The Outlaw (1943)    0 Stars

“SENSATION Too Startling To Describe!”

 

The Outlaw (1943)

Director: Howard Hughes

Cast: Jack Buetel, Thomas Mitchell, Jane Russell

Synopsis: Western legends Pat Garrett, Doc Holliday and Billy the Kid are played against each other over the law and the attentions of vivacious country vixen Rio McDonald.

 

 

 

If Howard Hughes’ movie The Outlaw has any worth to speak of, it is to offer us reassurance that even hugely successful men like Him can be excruciatingly inept at something. Because The Outlaw is one of the most bizarre, badly acted, written and directed mainstream movies you’re ever likely to watch. And forget about all that publicity about Jane Russell’s breasts (as boobielicious as they undoubtedly are) — what really sets The Outlaw apart from other movies of its era is the outrageous gay subtext that sees three Western legends embroiled in a homosexual love triangle.

The legends in question are William ‘Billy the Kid’ Bonney (Jack Buetel), Pat Garrett (Thomas Mitchell — It’s a Wonderful Life, High Noon) and Doc Holliday (Walter Huston — Rain, The Treasure of the Sierra Madre). In truth, Holliday never met the other two, but The Outlaw pays scant regard for truth as it explores the complex relationships between these three men. As the movie opens, Holliday and Garrett are good friends, but when a clash between Holliday and Bonney is resolved without violence, and with a mutually guarded admiration between the two men, Garrett grows increasingly jealous. Later, when Holliday changes his mind about helping Garrett to arrest Bonney, an inappropriately enraged Garrett tells them both to get out of town. However, Doc and the Kid retire to the local saloon where, after an obligatory shoot-out between Billy and some young gun out to make a name for himself, Doc offers Billy the use of a bunk for the night. Billy declines the Doc’s offer, choosing instead to bed down in the stable. It’s here that Billy encounters Rio (Jane Russell), who tries to gun him down in revenge for his killing her brother. Billy eventually overpowers the feisty Rio and rapes her in the darkness of the stable.
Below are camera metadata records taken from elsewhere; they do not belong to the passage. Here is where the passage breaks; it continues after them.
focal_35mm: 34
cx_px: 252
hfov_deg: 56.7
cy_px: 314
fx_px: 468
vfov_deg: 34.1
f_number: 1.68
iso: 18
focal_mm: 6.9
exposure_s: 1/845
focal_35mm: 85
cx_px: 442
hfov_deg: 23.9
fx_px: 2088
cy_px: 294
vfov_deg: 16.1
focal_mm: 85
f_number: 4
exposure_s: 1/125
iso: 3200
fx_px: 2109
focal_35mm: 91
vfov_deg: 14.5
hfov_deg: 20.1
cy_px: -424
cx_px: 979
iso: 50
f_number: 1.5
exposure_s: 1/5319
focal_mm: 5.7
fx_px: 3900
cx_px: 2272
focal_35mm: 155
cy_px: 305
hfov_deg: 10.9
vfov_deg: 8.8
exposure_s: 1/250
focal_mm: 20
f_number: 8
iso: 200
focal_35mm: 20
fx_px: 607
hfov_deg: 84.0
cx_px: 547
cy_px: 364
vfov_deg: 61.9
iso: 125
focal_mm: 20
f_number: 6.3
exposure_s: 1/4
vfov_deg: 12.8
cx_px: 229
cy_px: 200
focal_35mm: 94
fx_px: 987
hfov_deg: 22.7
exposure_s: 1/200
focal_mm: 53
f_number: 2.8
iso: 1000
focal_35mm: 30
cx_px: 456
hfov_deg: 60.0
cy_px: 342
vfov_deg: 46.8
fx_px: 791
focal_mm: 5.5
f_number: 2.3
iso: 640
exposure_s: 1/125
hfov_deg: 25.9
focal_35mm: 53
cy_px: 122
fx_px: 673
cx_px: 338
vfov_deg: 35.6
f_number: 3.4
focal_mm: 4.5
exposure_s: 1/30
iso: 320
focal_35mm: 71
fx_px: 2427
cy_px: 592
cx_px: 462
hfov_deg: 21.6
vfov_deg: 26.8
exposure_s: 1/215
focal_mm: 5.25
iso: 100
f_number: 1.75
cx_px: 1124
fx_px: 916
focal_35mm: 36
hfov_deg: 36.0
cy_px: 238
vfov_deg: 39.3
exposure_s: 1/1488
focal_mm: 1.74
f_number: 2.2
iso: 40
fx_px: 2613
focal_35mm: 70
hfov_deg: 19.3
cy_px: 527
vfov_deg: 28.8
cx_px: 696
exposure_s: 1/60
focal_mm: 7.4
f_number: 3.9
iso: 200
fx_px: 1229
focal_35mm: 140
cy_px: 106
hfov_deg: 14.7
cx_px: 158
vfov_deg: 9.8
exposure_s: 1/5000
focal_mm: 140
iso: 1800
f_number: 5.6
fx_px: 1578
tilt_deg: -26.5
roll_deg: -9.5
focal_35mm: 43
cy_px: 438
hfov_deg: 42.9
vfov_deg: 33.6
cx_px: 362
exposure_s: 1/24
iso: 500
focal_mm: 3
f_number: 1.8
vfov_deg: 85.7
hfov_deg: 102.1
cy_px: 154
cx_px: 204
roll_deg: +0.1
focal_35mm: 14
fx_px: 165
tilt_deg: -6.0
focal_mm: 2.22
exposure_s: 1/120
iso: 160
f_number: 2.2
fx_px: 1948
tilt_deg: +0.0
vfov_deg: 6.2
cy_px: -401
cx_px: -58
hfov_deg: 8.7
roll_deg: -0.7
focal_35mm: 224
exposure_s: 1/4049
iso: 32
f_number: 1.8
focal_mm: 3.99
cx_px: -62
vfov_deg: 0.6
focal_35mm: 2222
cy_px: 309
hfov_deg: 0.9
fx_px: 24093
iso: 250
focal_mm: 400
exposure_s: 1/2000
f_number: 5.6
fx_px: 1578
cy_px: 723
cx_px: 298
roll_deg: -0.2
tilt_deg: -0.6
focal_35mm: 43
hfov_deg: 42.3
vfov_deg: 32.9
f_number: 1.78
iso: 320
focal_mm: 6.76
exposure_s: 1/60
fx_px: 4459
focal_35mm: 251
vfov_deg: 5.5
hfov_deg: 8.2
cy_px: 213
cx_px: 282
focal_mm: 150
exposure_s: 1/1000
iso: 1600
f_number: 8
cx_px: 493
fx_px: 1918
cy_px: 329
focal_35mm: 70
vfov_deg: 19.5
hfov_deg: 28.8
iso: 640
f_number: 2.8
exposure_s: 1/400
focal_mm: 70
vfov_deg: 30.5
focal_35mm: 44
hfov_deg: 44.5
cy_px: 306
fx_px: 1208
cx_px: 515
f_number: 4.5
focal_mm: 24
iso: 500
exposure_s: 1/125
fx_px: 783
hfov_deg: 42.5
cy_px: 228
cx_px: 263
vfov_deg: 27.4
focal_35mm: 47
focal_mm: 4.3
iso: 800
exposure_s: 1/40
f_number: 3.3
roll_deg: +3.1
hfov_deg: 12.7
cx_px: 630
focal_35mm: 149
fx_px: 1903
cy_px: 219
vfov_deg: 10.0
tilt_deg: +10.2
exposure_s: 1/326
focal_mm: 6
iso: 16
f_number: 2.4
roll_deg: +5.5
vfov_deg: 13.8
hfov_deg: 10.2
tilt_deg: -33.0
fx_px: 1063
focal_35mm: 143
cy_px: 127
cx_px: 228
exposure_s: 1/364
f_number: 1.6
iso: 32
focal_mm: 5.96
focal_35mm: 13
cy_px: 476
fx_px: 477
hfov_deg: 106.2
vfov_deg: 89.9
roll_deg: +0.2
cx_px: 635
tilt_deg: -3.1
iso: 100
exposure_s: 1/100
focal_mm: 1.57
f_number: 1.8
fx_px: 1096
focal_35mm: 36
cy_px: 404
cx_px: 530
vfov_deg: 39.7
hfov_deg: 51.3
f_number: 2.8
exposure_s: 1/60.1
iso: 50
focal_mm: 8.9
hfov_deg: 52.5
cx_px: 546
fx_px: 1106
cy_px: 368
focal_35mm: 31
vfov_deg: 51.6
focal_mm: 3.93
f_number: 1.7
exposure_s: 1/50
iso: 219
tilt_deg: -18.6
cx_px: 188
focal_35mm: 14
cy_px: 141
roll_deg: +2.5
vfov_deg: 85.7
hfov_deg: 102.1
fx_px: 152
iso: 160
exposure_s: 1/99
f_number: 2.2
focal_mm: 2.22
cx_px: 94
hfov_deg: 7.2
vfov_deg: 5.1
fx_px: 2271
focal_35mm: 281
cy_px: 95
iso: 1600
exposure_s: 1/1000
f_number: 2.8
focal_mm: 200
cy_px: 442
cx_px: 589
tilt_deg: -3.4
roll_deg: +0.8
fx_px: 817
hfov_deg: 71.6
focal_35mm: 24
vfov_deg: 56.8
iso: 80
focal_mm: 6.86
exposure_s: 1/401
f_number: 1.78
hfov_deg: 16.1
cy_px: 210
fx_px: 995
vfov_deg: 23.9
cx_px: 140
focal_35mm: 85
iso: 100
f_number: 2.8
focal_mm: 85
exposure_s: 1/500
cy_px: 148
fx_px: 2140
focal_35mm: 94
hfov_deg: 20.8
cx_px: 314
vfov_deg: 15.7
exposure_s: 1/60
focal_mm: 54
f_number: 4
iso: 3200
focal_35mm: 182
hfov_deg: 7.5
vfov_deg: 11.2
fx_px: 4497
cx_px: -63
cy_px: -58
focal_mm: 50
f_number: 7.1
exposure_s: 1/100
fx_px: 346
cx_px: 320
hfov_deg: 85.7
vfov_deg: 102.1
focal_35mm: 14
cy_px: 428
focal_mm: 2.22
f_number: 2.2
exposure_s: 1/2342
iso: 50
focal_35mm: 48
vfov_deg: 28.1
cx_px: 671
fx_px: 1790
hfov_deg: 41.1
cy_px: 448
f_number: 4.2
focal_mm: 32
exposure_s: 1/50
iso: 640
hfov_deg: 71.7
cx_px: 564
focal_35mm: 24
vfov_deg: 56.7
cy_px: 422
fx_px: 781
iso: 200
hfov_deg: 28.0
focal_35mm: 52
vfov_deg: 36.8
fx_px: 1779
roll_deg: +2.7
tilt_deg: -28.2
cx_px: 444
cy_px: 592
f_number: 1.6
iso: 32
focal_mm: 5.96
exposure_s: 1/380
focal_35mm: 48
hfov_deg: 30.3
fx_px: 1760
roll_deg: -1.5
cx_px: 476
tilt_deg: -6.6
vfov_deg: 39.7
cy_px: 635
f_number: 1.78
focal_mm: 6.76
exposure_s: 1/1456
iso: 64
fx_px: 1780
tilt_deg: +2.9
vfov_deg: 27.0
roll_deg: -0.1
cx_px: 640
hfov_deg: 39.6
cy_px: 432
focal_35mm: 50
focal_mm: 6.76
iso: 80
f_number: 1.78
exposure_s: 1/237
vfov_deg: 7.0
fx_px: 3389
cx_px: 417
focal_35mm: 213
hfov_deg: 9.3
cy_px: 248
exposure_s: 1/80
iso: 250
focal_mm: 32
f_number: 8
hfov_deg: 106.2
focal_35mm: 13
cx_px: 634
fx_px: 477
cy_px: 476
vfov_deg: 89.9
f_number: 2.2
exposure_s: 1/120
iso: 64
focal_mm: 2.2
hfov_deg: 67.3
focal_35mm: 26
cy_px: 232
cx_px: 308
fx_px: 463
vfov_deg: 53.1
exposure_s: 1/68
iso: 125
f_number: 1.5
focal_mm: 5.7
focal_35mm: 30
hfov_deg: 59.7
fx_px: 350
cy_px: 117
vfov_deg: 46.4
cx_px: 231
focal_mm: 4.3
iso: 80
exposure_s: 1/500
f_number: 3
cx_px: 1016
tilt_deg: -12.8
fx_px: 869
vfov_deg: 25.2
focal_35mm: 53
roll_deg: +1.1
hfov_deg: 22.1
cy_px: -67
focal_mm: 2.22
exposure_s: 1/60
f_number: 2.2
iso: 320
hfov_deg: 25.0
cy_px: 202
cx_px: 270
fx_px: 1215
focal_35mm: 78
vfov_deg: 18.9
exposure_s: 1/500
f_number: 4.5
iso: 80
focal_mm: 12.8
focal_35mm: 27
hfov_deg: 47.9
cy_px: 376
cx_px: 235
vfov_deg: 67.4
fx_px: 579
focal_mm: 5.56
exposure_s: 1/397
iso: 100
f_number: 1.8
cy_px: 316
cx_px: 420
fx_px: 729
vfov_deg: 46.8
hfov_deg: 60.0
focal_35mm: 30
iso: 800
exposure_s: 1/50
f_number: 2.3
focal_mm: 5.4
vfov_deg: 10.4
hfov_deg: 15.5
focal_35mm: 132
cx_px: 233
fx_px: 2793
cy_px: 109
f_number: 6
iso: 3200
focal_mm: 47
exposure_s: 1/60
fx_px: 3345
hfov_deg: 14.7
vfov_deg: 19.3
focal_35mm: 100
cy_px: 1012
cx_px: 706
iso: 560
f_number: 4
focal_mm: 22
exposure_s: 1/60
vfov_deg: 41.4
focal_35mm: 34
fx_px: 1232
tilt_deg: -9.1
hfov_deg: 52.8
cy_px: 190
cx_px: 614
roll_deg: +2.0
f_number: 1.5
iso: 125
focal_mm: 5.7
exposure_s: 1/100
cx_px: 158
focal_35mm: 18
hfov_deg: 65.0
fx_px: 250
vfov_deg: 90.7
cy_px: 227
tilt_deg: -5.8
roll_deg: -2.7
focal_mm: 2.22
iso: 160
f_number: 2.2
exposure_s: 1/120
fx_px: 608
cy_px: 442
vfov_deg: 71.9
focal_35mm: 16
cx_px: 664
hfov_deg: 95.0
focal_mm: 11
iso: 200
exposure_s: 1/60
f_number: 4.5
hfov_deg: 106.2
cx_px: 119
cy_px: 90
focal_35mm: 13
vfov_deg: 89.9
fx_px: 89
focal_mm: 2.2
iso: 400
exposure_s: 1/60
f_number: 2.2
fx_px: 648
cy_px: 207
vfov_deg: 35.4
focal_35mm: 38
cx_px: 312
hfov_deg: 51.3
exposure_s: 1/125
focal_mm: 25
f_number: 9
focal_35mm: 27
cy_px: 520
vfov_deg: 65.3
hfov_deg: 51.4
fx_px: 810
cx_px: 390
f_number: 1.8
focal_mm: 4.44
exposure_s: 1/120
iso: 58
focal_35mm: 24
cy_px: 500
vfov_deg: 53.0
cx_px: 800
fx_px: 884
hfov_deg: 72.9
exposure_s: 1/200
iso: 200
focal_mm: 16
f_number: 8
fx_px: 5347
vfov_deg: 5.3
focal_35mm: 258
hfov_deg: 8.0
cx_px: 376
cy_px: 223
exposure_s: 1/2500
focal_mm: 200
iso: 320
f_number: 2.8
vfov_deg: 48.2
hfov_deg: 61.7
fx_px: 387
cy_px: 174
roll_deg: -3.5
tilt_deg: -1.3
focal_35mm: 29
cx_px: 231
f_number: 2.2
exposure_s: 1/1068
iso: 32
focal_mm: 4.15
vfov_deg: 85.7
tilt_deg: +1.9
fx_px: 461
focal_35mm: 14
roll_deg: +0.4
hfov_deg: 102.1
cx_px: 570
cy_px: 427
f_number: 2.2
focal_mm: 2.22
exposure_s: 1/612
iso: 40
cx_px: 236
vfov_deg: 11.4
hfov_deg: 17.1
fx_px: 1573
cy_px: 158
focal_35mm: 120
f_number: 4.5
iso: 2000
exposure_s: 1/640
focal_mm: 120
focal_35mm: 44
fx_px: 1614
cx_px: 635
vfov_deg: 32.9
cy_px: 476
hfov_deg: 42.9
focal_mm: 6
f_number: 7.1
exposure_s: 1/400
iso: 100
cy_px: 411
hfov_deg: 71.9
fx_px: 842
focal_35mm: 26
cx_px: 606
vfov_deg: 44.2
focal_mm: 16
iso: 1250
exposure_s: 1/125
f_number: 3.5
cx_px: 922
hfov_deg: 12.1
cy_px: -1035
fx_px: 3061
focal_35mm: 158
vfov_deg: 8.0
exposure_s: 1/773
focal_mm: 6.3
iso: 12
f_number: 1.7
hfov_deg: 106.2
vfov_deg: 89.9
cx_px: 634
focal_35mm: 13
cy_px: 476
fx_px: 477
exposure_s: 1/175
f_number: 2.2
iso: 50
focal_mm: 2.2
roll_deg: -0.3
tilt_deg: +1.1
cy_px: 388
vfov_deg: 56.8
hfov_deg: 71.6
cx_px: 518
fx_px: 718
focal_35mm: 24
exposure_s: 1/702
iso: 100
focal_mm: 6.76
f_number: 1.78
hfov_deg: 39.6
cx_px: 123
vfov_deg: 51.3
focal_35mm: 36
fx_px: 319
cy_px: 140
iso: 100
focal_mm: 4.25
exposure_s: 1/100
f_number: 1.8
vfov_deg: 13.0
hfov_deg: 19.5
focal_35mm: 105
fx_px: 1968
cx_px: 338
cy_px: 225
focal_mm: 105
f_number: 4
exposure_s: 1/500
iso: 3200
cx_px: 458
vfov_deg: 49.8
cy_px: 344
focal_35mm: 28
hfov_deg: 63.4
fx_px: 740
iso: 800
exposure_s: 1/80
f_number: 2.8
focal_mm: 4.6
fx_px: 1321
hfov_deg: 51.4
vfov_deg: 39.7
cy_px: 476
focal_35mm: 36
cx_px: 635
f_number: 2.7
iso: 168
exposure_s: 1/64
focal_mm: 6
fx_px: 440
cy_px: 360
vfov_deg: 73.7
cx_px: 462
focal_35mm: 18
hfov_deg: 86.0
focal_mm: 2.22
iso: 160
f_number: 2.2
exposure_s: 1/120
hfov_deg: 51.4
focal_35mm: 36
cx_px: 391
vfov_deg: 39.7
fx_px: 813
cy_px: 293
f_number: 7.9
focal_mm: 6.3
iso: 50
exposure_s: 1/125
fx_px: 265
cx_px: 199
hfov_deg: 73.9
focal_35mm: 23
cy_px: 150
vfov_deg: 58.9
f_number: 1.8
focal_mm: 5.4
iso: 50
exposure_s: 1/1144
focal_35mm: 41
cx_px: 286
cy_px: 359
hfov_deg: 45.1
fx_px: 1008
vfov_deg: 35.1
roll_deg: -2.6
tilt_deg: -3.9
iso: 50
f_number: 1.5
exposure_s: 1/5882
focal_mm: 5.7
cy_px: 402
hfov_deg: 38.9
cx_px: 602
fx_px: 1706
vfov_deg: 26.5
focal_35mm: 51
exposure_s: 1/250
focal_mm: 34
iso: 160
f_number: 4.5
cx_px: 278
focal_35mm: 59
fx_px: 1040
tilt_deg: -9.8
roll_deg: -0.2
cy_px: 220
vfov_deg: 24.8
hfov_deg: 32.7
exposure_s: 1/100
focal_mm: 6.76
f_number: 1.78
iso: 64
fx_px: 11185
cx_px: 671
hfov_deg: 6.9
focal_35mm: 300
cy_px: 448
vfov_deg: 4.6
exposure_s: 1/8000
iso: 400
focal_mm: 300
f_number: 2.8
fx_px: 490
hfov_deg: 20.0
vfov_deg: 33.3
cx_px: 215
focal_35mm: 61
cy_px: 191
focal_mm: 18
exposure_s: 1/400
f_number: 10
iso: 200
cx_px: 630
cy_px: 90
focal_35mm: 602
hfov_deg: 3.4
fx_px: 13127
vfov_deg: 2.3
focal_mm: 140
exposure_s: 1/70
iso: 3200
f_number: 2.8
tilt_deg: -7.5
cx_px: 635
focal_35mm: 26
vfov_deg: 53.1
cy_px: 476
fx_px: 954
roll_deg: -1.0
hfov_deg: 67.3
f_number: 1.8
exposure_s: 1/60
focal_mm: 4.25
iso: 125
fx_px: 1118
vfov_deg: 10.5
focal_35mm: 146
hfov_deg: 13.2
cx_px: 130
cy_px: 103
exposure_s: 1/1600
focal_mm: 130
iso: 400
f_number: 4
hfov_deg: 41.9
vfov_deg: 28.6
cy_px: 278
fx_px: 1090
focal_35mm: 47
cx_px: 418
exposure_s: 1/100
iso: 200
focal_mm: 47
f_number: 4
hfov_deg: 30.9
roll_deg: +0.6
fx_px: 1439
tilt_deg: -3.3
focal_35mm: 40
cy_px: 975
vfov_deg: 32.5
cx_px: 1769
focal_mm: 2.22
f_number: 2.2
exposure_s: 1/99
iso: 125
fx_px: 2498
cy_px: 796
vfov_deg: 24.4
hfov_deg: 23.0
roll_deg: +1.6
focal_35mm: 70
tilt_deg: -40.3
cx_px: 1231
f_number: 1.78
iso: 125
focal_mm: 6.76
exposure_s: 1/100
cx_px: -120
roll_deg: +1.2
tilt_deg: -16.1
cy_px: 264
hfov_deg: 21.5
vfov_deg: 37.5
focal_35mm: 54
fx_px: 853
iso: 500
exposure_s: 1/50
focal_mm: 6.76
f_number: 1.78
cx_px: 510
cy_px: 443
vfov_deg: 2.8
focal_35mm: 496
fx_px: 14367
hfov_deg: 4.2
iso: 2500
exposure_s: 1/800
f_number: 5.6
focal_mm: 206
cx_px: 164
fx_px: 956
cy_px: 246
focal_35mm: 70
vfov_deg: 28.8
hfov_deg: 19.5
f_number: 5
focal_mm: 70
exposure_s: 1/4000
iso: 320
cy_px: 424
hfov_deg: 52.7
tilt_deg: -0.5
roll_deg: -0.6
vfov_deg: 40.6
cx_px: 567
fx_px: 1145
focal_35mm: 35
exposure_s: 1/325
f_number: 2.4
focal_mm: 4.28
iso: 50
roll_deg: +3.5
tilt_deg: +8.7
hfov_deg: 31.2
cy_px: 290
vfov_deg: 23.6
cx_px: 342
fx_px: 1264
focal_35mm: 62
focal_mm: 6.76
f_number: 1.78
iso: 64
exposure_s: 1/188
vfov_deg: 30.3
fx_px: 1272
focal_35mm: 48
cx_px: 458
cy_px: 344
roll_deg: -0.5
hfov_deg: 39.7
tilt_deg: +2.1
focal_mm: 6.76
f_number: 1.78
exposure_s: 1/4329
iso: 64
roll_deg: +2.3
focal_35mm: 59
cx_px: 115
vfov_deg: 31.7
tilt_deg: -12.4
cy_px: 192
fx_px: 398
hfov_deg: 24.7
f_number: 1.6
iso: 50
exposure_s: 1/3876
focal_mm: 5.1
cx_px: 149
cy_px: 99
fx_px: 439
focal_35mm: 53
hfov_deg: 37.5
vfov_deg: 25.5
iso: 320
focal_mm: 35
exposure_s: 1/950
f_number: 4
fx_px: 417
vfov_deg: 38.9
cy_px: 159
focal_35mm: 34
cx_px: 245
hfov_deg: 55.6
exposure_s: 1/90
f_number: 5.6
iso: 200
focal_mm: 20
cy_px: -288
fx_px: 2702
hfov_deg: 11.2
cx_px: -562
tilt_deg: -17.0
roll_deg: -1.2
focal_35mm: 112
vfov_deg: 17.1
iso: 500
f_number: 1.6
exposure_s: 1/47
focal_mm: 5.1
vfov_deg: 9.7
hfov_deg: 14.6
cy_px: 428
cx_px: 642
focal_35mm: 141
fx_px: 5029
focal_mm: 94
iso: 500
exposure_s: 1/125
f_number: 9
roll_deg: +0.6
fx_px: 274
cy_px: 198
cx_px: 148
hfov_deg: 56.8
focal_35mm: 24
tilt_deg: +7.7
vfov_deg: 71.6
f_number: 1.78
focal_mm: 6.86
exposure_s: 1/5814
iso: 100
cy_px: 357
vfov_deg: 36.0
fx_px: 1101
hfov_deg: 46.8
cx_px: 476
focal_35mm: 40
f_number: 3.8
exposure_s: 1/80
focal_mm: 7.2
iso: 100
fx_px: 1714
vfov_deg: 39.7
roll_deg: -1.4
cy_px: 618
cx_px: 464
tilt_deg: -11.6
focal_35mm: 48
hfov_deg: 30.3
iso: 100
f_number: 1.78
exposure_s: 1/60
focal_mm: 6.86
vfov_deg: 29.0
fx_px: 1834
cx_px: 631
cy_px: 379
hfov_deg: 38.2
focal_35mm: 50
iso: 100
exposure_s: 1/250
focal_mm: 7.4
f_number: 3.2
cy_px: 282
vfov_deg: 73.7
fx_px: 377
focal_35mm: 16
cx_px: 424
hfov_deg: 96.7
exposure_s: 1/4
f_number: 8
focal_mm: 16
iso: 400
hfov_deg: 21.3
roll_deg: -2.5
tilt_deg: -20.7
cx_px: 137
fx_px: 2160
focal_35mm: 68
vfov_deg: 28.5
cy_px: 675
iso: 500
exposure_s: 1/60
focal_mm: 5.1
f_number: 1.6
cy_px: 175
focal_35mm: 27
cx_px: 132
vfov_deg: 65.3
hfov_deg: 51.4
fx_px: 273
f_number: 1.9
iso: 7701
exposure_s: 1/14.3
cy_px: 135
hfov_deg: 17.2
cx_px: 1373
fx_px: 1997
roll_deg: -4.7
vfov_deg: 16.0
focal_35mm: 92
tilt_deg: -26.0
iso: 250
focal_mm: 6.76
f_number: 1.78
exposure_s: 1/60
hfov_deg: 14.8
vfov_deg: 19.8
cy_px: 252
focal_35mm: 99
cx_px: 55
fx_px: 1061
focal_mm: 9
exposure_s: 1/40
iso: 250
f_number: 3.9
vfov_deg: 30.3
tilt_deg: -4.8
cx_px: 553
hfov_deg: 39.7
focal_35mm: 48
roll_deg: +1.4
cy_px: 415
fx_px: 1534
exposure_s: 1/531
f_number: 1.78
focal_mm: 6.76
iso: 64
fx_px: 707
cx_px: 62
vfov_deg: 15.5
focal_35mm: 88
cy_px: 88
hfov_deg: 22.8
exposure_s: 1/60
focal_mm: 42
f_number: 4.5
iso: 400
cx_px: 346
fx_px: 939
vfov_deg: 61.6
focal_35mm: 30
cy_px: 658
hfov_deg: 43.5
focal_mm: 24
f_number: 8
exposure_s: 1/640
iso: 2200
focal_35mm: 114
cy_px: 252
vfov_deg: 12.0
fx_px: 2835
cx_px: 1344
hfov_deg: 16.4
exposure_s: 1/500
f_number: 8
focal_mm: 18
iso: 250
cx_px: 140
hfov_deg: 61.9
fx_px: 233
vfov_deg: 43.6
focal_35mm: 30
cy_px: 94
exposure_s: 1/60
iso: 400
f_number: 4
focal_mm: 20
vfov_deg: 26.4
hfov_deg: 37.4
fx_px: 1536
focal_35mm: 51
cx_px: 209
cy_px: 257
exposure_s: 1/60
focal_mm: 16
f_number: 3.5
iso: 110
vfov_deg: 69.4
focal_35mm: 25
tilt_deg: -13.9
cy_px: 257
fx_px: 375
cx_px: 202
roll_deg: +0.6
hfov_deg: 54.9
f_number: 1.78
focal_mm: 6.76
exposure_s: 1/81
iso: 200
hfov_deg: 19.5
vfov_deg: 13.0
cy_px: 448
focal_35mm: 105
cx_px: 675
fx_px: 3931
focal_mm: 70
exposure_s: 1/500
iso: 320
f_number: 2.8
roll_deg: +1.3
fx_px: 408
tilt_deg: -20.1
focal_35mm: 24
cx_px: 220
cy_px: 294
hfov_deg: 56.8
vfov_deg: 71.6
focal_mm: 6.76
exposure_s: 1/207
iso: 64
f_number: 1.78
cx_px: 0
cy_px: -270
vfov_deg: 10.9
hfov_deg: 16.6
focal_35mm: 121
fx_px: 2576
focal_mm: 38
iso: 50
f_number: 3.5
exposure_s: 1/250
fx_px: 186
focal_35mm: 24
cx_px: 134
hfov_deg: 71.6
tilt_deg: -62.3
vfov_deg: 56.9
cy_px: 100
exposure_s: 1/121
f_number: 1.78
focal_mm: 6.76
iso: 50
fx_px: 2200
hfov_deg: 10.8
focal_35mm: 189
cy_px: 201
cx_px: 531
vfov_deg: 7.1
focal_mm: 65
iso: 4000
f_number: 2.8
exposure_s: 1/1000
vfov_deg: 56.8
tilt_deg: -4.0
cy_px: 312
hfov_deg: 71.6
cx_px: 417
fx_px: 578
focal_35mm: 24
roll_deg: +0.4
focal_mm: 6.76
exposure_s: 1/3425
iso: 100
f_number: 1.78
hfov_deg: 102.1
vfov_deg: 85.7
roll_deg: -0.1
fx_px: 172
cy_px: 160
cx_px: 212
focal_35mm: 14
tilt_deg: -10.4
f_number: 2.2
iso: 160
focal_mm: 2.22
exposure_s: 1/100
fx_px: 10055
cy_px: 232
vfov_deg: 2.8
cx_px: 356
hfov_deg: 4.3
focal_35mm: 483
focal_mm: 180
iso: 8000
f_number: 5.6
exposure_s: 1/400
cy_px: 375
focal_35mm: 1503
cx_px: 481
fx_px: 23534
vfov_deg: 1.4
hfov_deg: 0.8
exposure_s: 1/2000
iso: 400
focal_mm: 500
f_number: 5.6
The irrelevance of women in Hughes’ warped world is illustrated by the way in which Rio’s rape by Bonney is dismissed as nothing more than a milestone in the growth of their rocky relationship. Rio isn’t so much a character in her own right as a device to introduce an undercurrent of conflict between Doc (Rio is his girlfriend, in the loosest sense of the word) and the Kid in much the same way as their power struggle over Doc’s horse, which Billy may or may not have stolen. In fact, as Doc and Billy both choose the horse over Rio at one point in the movie, she isn’t even afforded as much significance as the animal. And although Rio was angered enough over the death of her brother to make an attempt on Billy’s life, she seems to think nothing of his rape of her in the stable. So insignificant is Rio, it’s clear that little or no thought was given to developing a consistent and rational character for her.

The Outlaw rambles along with no real shape or form, pretending that Rio is its object of desire when she’s anything but. The film is essentially about a pair of old queens squabbling over the younger man who has come between them. Jack Buetel was reputedly a lover of the bi-sexual Hughes, which was why he won the role of Billy the Kid, even though he had no movie experience and was no better than an average actor. He was a looker though, and, as with Russell, Hughes wastes no opportunity to show off his physical beauty — you only have to witness his first scene in The Outlaw to understand how Hughes felt about his leading man. Something went wrong, though, and Hughes refused to allow Buetel to appear in another movie, dealing a near-fatal blow to the young actor’s movie career. It wasn’t until 1951, when his contract with Hughes had expired, that Buetel would appear on the screen again.

The Outlaw’s notoriety allowed it to overcome its sheer awfulness in terms of box office returns. And make no mistake about it — The Outlaw is a truly awful movie. Hughes’ direction is shockingly bad. Scenes seem to go on forever, remaining long after their narrative or emotional worth has been spent, and the camera is allowed to focus on inanimate objects for an inordinate length of time after an actor has left the screen. This is most noticeable when we are left to contemplate the corner of a door after Russell has walked past it for a full twenty seconds. Compounding Hughes’ incompetence is an intensely annoying musical score that simply doesn’t let up — we get everything from overblown emotional cues that swell and soar with unrelenting insistence to ‘humorous’ wa-wa-wa-waaah licks.

The Outlaw does possess a certain low-rent camp value, and the 20-year-old Jane Russell’s voluminous cleavage truly is a wonder to behold — although even that can’t keep us entertained for nearly two hours. Old troupers Thomas Mitchell and Walter Huston give it their best shot — Huston more successfully than his less talented co-star — but the awfulness of the entire project eventually proves too much for both of them.